Reverse the feature flag convention for deferring Sidekiq jobs

Context

During an incident, we enabled the feature flag to defer jobs (Slack). We then decided to progressively rollout running the jobs normally:

/chatops run feature set defer_sidekiq_jobs_Ci::CancelRedundantPipelinesWorker --random 90 --ignore-feature-flag-consistency-check
/chatops run feature set defer_sidekiq_jobs_Ci::CancelRedundantPipelinesWorker --random 50 --ignore-feature-flag-consistency-check

However, we couldn't change it to percentage of time value from a fully-enabled flag - error log:

/app/vendor/bundle/ruby/2.6.0/gems/gitlab-4.19.0/lib/gitlab/request.rb:71:in `validate': Server responded with code 400, message: 400 Bad request - Cannot enable percentage of time for a fully-enabled flag. Request URI: https://gitlab.com/api/v4/features/defer_sidekiq_jobs_Ci::CancelRedundantPipelinesWorker (Gitlab::Error::BadRequest)

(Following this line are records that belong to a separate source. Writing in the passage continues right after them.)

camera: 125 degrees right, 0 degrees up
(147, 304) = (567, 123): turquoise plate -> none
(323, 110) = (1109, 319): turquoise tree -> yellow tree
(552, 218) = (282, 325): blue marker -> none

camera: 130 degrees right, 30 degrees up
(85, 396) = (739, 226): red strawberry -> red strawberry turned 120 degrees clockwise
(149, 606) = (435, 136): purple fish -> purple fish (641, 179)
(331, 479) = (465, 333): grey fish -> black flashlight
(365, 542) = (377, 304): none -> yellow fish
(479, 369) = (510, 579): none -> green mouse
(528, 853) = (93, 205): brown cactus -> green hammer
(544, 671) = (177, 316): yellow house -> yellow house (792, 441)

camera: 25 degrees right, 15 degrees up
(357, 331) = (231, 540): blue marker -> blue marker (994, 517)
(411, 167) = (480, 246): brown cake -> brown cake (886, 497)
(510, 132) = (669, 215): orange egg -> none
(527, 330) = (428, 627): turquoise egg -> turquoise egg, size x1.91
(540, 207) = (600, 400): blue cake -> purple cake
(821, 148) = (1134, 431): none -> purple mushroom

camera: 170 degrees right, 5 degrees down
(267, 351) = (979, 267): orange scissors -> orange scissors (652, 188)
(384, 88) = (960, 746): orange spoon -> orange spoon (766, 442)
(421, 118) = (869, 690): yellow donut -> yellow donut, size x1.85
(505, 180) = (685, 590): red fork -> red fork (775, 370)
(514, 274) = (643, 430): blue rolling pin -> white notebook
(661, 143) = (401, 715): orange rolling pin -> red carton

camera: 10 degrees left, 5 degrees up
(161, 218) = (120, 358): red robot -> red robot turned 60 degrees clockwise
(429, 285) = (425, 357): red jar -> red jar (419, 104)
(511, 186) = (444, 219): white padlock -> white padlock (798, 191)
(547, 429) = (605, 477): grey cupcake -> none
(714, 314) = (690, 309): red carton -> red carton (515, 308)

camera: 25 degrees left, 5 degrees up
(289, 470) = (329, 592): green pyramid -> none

What @reprazent did was to fully disable, then instantly set 90% (which means deferring 90% of the jobs and only running 10%) for the flag.

Proposal

Reverse the convention that when the flag is enabled, we are running the job and vice versa. This also helps intuitively with setting 10% to mean that we are actually running 10% of the jobs. We should change the feature flag name along the lines of run_sidekiq_jobs_SomeWorker instead.

https://gitlab.com/gitlab-org/gitlab/-/blob/4f603aa4014e05ff3127d07ccb58b295cab7bf37/lib/gitlab/sidekiq_middleware/defer_jobs.rb#L47-52

      def defer_job_by_ff?(worker_class)
        Feature.disabled?(
          :"run_sidekiq_jobs_#{worker_class.name}",
          type: :worker,
          default_enabled_if_undefined: true
        )
      end